On its Have-You-Read-This leg of its blog tour: a beautiful, illustrated book celebrating the pioneering, radical women of Manchester.
A statue of a woman was to be erected in Manchester because, and I won’t be too critical because this is a damn good start, the question of “where are all the women?” when it comes to statues is still something being asked in 2019. In order to decide which statue should stand in St Peter’s Square, a long-list of 20 Mancunian women was made, followed by a shortlist of 6 and the winner, Emmeline Pankhurst.
When we were in Grade 7 (which is 12 years old), we did a project where we had to pick something we thought ought to be considered a “world wonder” – we could interpret it however we wanted, people chose everything from the invention of glass to the Northern Lights. My project was the Suffragette Movement in the UK, meaning Emmeline Pankhurst played a pretty important role on my purple slide show and is someone I deeply admire.
Figures like Pankhurst are undeniable symbols of freedom and power, thus choosing her for the statue is hardly a disputable decision – statues are, after all, emblematic. However, having this book is just as important to the process, because it reminds us that all of them could be (should be) celebrated in some way, and of just how bloody and gruelling (how bloody gruelling) it was to be first in the fight.

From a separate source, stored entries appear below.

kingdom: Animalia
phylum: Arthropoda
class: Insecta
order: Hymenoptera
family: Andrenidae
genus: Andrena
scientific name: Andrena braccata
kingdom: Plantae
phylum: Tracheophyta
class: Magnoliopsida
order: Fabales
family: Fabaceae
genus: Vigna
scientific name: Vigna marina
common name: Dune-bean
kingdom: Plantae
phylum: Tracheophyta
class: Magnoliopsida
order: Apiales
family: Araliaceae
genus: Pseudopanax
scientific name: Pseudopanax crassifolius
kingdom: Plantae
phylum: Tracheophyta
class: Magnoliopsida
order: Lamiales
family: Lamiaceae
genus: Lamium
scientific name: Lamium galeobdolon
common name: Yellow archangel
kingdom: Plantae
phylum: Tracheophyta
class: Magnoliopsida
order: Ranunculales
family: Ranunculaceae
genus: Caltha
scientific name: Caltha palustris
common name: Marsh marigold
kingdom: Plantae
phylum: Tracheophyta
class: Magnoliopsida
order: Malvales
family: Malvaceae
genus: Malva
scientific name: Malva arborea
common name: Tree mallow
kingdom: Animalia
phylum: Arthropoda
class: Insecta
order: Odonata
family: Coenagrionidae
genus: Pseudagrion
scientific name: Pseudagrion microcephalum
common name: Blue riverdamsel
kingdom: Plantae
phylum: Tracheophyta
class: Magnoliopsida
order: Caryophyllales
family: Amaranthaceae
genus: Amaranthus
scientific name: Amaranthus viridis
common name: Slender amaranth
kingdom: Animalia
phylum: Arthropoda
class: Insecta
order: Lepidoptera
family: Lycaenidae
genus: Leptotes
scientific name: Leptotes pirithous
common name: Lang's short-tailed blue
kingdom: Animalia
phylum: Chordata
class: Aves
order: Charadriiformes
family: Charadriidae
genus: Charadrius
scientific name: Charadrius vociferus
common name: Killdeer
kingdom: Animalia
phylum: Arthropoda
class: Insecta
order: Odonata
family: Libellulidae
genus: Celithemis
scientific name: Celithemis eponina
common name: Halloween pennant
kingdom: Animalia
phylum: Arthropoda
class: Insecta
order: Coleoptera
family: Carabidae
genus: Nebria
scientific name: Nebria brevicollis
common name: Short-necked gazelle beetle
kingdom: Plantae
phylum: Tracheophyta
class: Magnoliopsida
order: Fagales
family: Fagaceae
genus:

The book touches on how many people (myself included) like to think of themselves as people who would’ve been at the forefront of the fight for women and equal voting rights. Reading this was a humbling reminder not to glamourise the sacrifices that had to be made or the bodies that fell in order to get us where we are today. We owe a lot to these women: the ones leading the way but also the nameless women, like those who fell in the Peterloo massacre.